Sample queries from my local env:

-- post migration batches
SELECT "ci_builds"."id" FROM "ci_builds" WHERE "ci_builds"."status" = 'pending' AND "ci_builds"."type" = 'Ci::Build' AND "ci_builds"."runner_id" IS NULL ORDER BY "ci_builds"."runner_id" ASC, "ci_builds"."id" ASC LIMIT 1 
SELECT "ci_builds"."id" FROM "ci_builds" WHERE "ci_builds"."status" = 'pending' AND "ci_builds"."type" = 'Ci::Build' AND "ci_builds"."runner_id" IS NULL AND "ci_builds"."id" >= 2 ORDER BY "ci_builds"."runner_id" ASC, "ci_builds"."id" ASC LIMIT 1 OFFSET 1000 
SELECT MIN("ci_builds"."id"), MAX("ci_builds"."id") FROM "ci_builds" WHERE "ci_builds"."status" = 'pending' AND "ci_builds"."type" = 'Ci::Build' AND "ci_builds"."runner_id" IS NULL AND "ci_builds"."id" >= 2 AND "ci_builds"."id" < 21129 
INSERT INTO "background_migration_jobs" ("created_at", "updated_at", "class_name", "arguments") VALUES ('2022-02-10 15:29:12.956883', '2022-02-10 15:29:12.956883', 'BackfillCiQueuingTables', '[2,21128]') RETURNING "id" 
SELECT "ci_builds"."id" FROM "ci_builds" WHERE "ci_builds"."status" = 'pending' AND "ci_builds"."type" = 'Ci::Build' AND "ci_builds"."runner_id" IS NULL AND "ci_builds"."id" >= 21129 ORDER BY "ci_builds"."runner_id" ASC, "ci_builds"."id" ASC LIMIT 1 OFFSET 1000 
SELECT MIN("ci_builds"."id"), MAX("ci_builds"."id") FROM "ci_builds" WHERE "ci_builds"."status" = 'pending' AND "ci_builds"."type" = 'Ci::Build' AND "ci_builds"."runner_id" IS NULL AND "ci_builds"."id" >= 21129 
INSERT INTO "background_migration_jobs" ("created_at", "updated_at", "class_name", "arguments") VALUES ('2022-02-10 15:29:12.973778', '2022-02-10 15:29:12.973778', 'BackfillCiQueuingTables', '[21129,23059]') RETURNING "id" 

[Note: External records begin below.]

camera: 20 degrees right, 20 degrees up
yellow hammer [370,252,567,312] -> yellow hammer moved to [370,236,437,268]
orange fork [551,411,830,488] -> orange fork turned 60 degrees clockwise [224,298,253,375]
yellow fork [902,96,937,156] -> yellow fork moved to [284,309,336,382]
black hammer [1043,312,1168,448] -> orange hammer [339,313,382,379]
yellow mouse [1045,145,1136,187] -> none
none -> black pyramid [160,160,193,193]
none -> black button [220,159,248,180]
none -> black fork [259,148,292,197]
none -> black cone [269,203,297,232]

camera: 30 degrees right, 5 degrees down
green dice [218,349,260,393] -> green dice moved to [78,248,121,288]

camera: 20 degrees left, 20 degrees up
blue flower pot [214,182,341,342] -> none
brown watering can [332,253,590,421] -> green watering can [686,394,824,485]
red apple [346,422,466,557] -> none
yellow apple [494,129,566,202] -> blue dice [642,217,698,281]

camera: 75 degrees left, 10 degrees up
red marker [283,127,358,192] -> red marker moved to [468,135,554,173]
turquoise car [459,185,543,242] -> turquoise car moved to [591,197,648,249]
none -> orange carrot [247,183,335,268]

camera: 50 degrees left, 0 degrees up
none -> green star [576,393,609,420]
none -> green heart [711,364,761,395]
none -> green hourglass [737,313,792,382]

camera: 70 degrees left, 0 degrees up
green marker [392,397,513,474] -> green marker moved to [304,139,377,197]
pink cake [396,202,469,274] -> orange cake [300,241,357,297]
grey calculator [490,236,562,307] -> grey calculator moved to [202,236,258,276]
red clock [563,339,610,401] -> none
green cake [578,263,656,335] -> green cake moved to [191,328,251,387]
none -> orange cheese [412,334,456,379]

-- background migration batching 
SELECT "ci_builds"."id" FROM "ci_builds" WHERE "ci_builds"."status" = 'pending' AND "ci_builds"."type" = 'Ci::Build' AND "ci_builds"."id" BETWEEN 2 AND 21128 AND "ci_builds"."id" >= 3800 ORDER BY "ci_builds"."id" ASC LIMIT 1 OFFSET 100 
SELECT "ci_builds".* FROM "ci_builds" WHERE "ci_builds"."status" = 'pending' AND "ci_builds"."type" = 'Ci::Build' AND "ci_builds"."id" BETWEEN 2 AND 21128 AND "ci_builds"."id" >= 3800 AND "ci_builds"."id" < 4005 AND (NOT EXISTS (SELECT 1 FROM "ci_pending_builds" WHERE (ci_builds.id = ci_pending_builds.build_id))) 

-- batch preloads  
SELECT "projects".* FROM "projects" WHERE "projects"."id" = 17 
SELECT "namespaces".* FROM "namespaces" WHERE "namespaces"."id" = 1 
SELECT "project_ci_cd_settings".* FROM "project_ci_cd_settings" WHERE "project_ci_cd_settings"."project_id" = 17 

-- queries for each upsert
SELECT "taggings"."tag_id" FROM "taggings" WHERE "taggings"."taggable_id" = 3800 AND "taggings"."taggable_type" = 'CommitStatus' 
INSERT INTO "ci_pending_builds" ("build_id","project_id","protected","instance_runners_enabled","namespace_id","minutes_exceeded","tag_ids","namespace_traversal_ids") VALUES (3800, 17, TRUE, TRUE, 1, FALSE, '{}', '{1}') ON CONFLICT ("build_id") DO UPDATE SET "project_id"=excluded."project_id","protected"=excluded."protected","instance_runners_enabled"=excluded."instance_runners_enabled","namespace_id"=excluded."namespace_id","minutes_exceeded"=excluded."minutes_exceeded","tag_ids"=excluded."tag_ids","namespace_traversal_ids"=excluded."namespace_traversal_ids" RETURNING "build_id" 
  
SELECT "taggings"."tag_id" FROM "taggings" WHERE "taggings"."taggable_id" = 3896 AND "taggings"."taggable_type" = 'CommitStatus' 
INSERT INTO "ci_pending_builds" ("build_id","project_id","protected","instance_runners_enabled","namespace_id","minutes_exceeded","tag_ids","namespace_traversal_ids") VALUES (3896, 17, TRUE, TRUE, 1, FALSE, '{}', '{1}') ON CONFLICT ("build_id") DO UPDATE SET "project_id"=excluded."project_id","protected"=excluded."protected","instance_runners_enabled"=excluded."instance_runners_enabled","namespace_id"=excluded."namespace_id","minutes_exceeded"=excluded."minutes_exceeded","tag_ids"=excluded."tag_ids","namespace_traversal_ids"=excluded."namespace_traversal_ids" RETURNING "build_id" 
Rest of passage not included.